Halloween is coming. Double, double, toil and trouble fire burn, and cauldron bubble – William Shakespeare. Nothing on earth is so beautiful as the final haul on Halloween night. Let’s light some candles, grab yourself a warm blanket, and get ready for the scariest night of the year…
Halloween or Hallowe’en (a contraction of “All Hallows’ evening”), also known as Allhalloween, All Hallows’ Eve, or All Saints’ Eve, is a celebration observed in many countries on 31st October, the eve of the Western Christian feast of All Hallows’ Day. It is said that many Halloween traditions may have been influenced by ancient Celtic harvest festivals, particularly the Gaelic festival Samhain, which may have had pagan roots; some scholars hold that Samhain may have been Christianized as All Hallow’s Day, along with its eve, by the early Church. Other academics believe, however, that Halloween began solely as a Christian holiday, being the vigil of All Hallow’s Day.
Halloween activities include trick-or-treating (or the related guising and souling), attending Halloween costume parties, carving pumpkins into jack-o’-lanterns, lighting bonfires, apple bobbing, divination games, playing pranks, visiting haunted attractions, telling scary stories, as well as watching horror films. However…, nothing better than a wonderful art books on the spooky and creepy.
Here are the books that keep you up at night:
Dracula by Elizabeth Miller
Within, stood a tall old man, clean shaven save for a long white moustache, and clad in black from head to foot, without a single speck of colour about him anywhere…
Transylvanian mystique and legendary hauntedness surround the most infamous Bram Stoker’s protagonists, forming a legacy that allows the myth to continue into modern times, maintaining a cultish following, yet broadening to a general fascination. Intrigued by evil and gore, Stoker developed a literary presence that was effortlessly translated to screen by the likes of Murnau, Bela Lugosi, Christopher Lee and Francis Ford Coppola. Dracula became such an obsession as it embodied a taboo subject matter: the desire for blood and sex.
This ideal book filled with extraordinary pictures of the Count, his literary companions, and the movie idols, this is a treasure only to be read by daylight!
Art of the Devil by Arturo Graf
“The Devil holds the strings which move us!Charles Baudelaire, The Flowers of Evil, 1857
Satan, Beelzebub, Lucifer… the Devil has many names and faces, all of which have always served artists as a source of inspiration. Often commissioned by religious leaders as images of fear or veneration, depending on the society, representations of the underworld served to instruct believers and lead them along the path of righteousness. For other artists, such as Hieronymus Bosch, they provided a means of denouncing the moral decrepitude of one’s contemporaries.

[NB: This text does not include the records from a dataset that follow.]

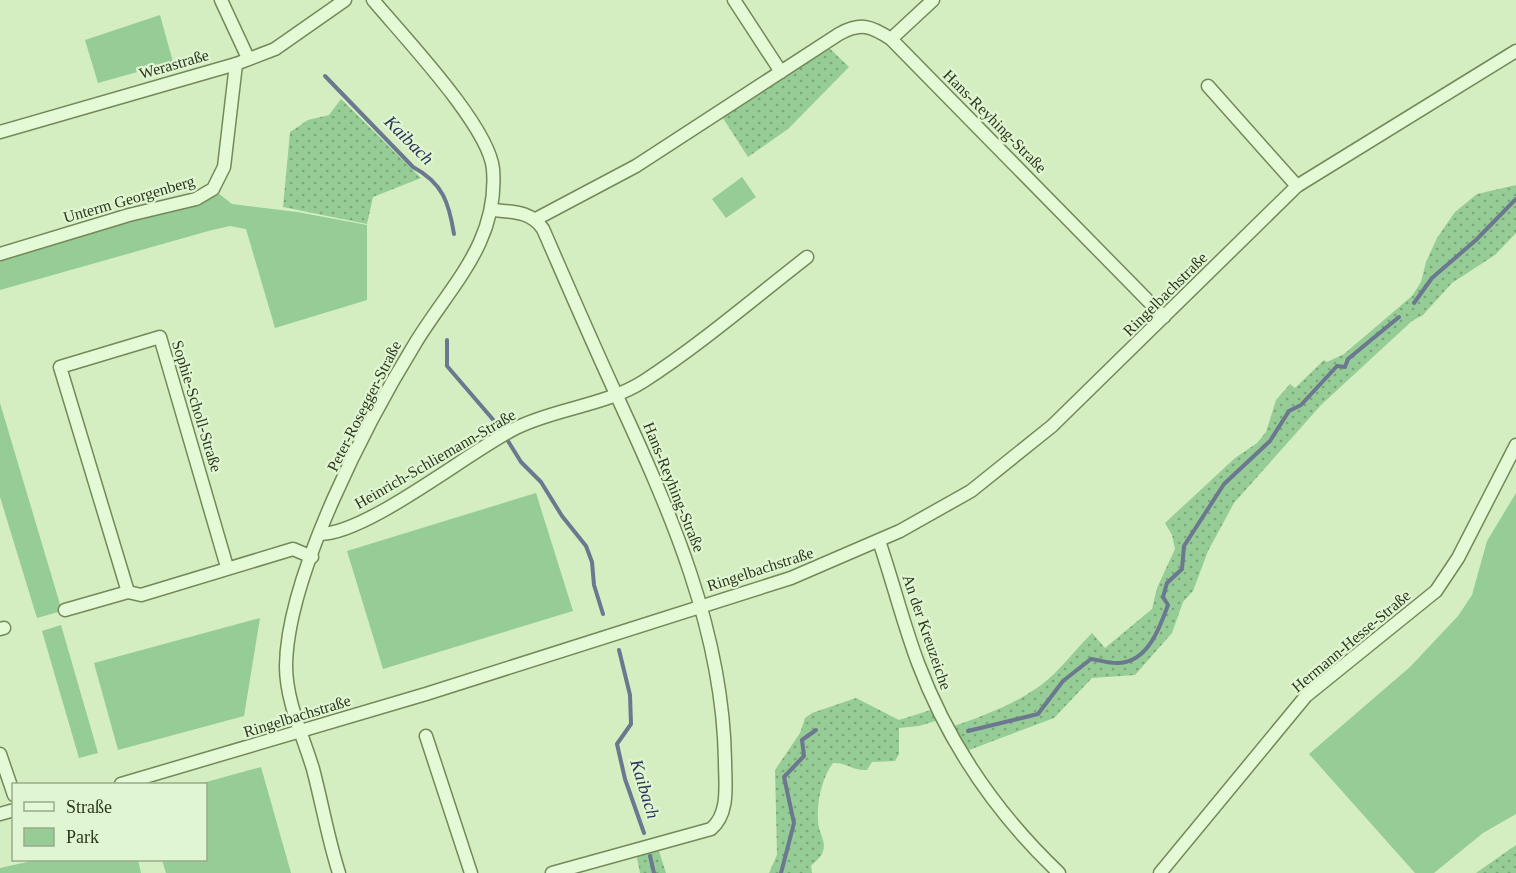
<svg xmlns="http://www.w3.org/2000/svg" width="1516" height="873" font-family="'Times New Roman',serif">
<style>
.grass{fill:url(#grass-dots)}
.green{fill:#96cc96}
.lines{fill:none;stroke-linecap:round;stroke-linejoin:round}
.stream{stroke:#6b788f;stroke-width:4}
.minor-casing{stroke:#748859;stroke-width:15}
.minor{stroke:#e4f9d5;stroke-width:12}
.labels{text-anchor:middle;dominant-baseline:central;stroke-width:4.5;stroke-linejoin:round;paint-order:stroke}
.street-label{font-size:16px;fill:#2e381d;stroke:#e0f6d2}
.water-label{font-size:18px;font-style:italic;fill:#2c3458;stroke:#e0f6d2}
</style>
<defs>
<pattern id="grass-dots" width="8" height="8" patternUnits="userSpaceOnUse" patternTransform="scale(1.5)"><rect width="8" height="8" fill="#96cc96"/><path d="M2 2h.1M6 6h.1" fill="none" stroke="#7ba77a" stroke-width="1.8" stroke-linecap="round"/></pattern>
</defs>
<rect width="100%" height="100%" fill="#d4eec2"/>
<g class="grass">
<path d="M824,43L849,67L788,129L748,157L719,112Z"/>
<path d="M341,99L421,178L373,197L367,224L283,207L290,132L308,120L329,115Z"/>
<path d="M1516,185V233L1495,255L1452,283L1423,315L1412,321L1321,405L1234,503L1208,551L1193,591L1183,602L1172,633L1135,675L1092,678L1054,718L964,752L951,727C986,715 1027,700 1054,674C1067,661 1079,646 1092,633L1105,648L1152,609L1157,588L1175,549L1172,535L1165,523L1235,458L1257,443L1266,432L1276,400L1290,384L1295,388L1324,360L1327,362L1344,354L1412,296L1421,282L1426,262L1437,238L1455,212L1477,194Z"/>
<path d="M856,698L899,720L937,708L942,719L919,726L899,728V754L895,761L872,762L867,770C853,771 846,762 833,763C821,779 815,808 819,828C821,836 826,843 823,851C822,857 815,861 811,866L812,873H769L777,855L775,770L800,733L805,718L812,713Z"/>
<path d="M1516,845V873H1476Z"/>
<path d="M658,848L666,873H640L636,853Z"/>
</g>
<g class="green">
<path d="M160,15L173,62L98,83L85,40Z"/>
<path d="M742,177L756,197L726,218L712,199Z"/>
<path d="M213,189L232,204L297,212L367,225V300L275,328L246,229L230,226L212,230L0,290V254Z"/>
<path d="M0,403L62,611L37,618L0,497Z"/>
<path d="M536,493L573,611L383,669L347,551Z"/>
<path d="M1516,493V814L1483,833L1434,873H1415L1309,754L1410,667L1458,616L1472,595L1487,541Z"/>
<path d="M260,618L244,716L118,750L94,663Z"/>
<path d="M61,625L98,753L79,758L42,631Z"/>
<path d="M261,767L291,873H166L162,860H206V784H199Z"/>
<path d="M36,860H138L141,873H0V868Z"/>
</g>
<g class="lines">
<g class="stream">
<path d="M325,76L413,167C443,183 449,203 454,234"/>
<path d="M1414,303L1432,278L1476,240L1516,199"/>
<path d="M447,340V366L496,423"/>
<path d="M508,441L521,462L541,482L562,516L586,546L592,562L594,585L603,614"/>
<path d="M619,650L630,695L631,724L617,744L625,779L644,833"/>
<path d="M968,731L1038,714L1063,681L1091,659C1100,660 1110,664 1119,663C1148,662 1160,627 1168,605L1163,597L1167,583L1182,569L1184,546L1224,484L1270,441L1289,411L1301,405L1337,366L1345,367L1348,359L1399,317"/>
<path d="M650,856L654,873"/>
<path d="M781,873L794,823L784,777L804,756L802,740L816,730"/>
</g>
<g class="minor-casing">
<g id="minor">
<path d="M221,0L248,58"/>
<path d="M734,0L781,72"/>
<path d="M891,39L933,0"/>
<path d="M1208,86L1297,186"/>
<path d="M0,132L236,64L275,49L345,0"/>
<path d="M493,210C513,212 531,211 543,229C567,284 591,340 616,394C670,511 723,630 725,761C725,784 730,813 711,829L552,873"/>
<path d="M536,219L636,166L839,34C861,22 871,26 891,39L1164,317"/>
<path d="M0,254L129,215L196,199L213,189L224,167L236,64"/>
<path d="M320,534C367,534 468,452 516,428C556,408 605,406 644,381C701,344 753,299 807,257"/>
<path d="M879,541C893,582 903,623 918,663C949,745 996,813 1059,873"/>
<path d="M128,592L60,367L160,337L227,567"/>
<path d="M65,610L128,592L141,595L293,549L312,557"/>
<path d="M0,629L4,628"/>
<path d="M426,736L471,873"/>
<path d="M0,754L14,795"/>
<path d="M121,784L426,694L791,578L900,531L971,491L1052,426L1297,186L1516,51"/>
<path d="M0,814L14,810"/>
<path d="M339,873C328,839 322,803 313,769C303,736 286,701 286,666C287,575 368,420 416,342C451,285 499,242 493,169C489,126 403,36 373,0"/>
<path d="M1160,873L1306,696L1436,591L1458,558L1516,445"/>
</g>
</g>
<use href="#minor" class="minor"/>
</g>
<g class="labels">
<g class="street-label">
<text transform="translate(174 64) rotate(-16)">Werastraße</text>
<text transform="translate(995 121) rotate(45)">Hans-Reyhing-Straße</text>
<text transform="translate(129 199) rotate(-16)">Unterm Georgenberg</text>
<text transform="translate(1165 294) rotate(-45)">Ringelbachstraße</text>
<text transform="translate(197 406) rotate(73)">Sophie-Scholl-Straße</text>
<text transform="translate(364 406) rotate(-63)">Peter-Rosegger-Straße</text>
<text transform="translate(435 459) rotate(-30)">Heinrich-Schliemann-Straße</text>
<text transform="translate(674 487) rotate(68)">Hans-Reyhing-Straße</text>
<text transform="translate(760 569) rotate(-18)">Ringelbachstraße</text>
<text transform="translate(927 632) rotate(71)">An der Kreuzeiche</text>
<text transform="translate(1351 641) rotate(-40)">Hermann-Hesse-Straße</text>
<text transform="translate(297 716) rotate(-17)">Ringelbachstraße</text>
</g>
<g class="water-label">
<text transform="translate(409 140) rotate(45)">Kaibach</text>
<text transform="translate(645 789) rotate(73)">Kaibach</text>
</g>
</g>
<rect x="12" y="783" width="195" height="78" fill="#e0f6d2" stroke="#99aa8a" stroke-width="1.5"/>
<rect x="24" y="802" width="30" height="9" fill="#e4f9d5" stroke="#99aa8a" stroke-width="1.5"/>
<text x="66" y="813" font-size="18" fill="#2e381d">Straße</text>
<rect x="24" y="828" width="30" height="18" fill="#96cc96" stroke="#99aa8a" stroke-width="1.5"/>
<text x="66" y="843" font-size="18" fill="#2e381d">Park</text>
</svg>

In the same way, literature dealing with the Devil has long offered inspiration to artists wishing to exorcise evil through images, especially the works of Dante and Goethe. In the 19th century, romanticism, attracted by the mysterious and expressive potential of the theme, continued to glorify the malevolent. Auguste Rodin’s The Gates of Hell, the monumental, tormented work of a lifetime, perfectly illustrates this passion for evil, but also reveals the reason for this fascination. Indeed, what could be more captivating for a man than to test his mastery by evoking the beauty of the ugly and the diabolic?
Art of the Eternal by Victoria Charles
“To see a world in a grain of sand,
And a heaven in a wild flower,
Hold infinity in the palm of your hand,
And eternity in an hour.”– William Blake, Auguries of Innocence
Since the first funerary statues were placed in the first sepulchres, the ideas of death and the afterlife have always held a prominent place at the heart of the art world.
An unlimited source of inspiration where artists can search for the expression of the infinite, death remains the object of numerous rich illustrations, as various as they are mysterious. The ancient Egyptian Book of the Dead, the forever sleeping statues on medieval tombs, and the Romantic and Symbolist movements of the 19th century are all evidence of the incessant interest that fuels the creation of artworks featuring themes of death and what lies beyond it.
In this work, Victoria Charles analyses how, through the centuries, art has become the reflection of these interrogations linked to mankind’s fate and the hereafter.
Apocalypse by Camille Flammarion
The final book of the Bible, known both as The Book of Revelation and The Apocalypse of John, is a prophesy of the events that will occur at the end of time. During the Middle Ages, in a society which held a deep belief in God and was mainly ruled by religious authorities, this apocalyptic theme recurs in art, through various media, including tapestries, illuminations, sculpture, and painting. This book pools the most famous pieces of art inspired by this theme, such as the Apocalypse drapery from Angers Cathedral, the carved tympanum of the Autun Cathedral, and the fresco in Albi Cathedral. The theme of the Apocalypse was a means to impress minds, whilst also allowing artists to develop their imaginations; its symbolic content allowing for many different interpretations.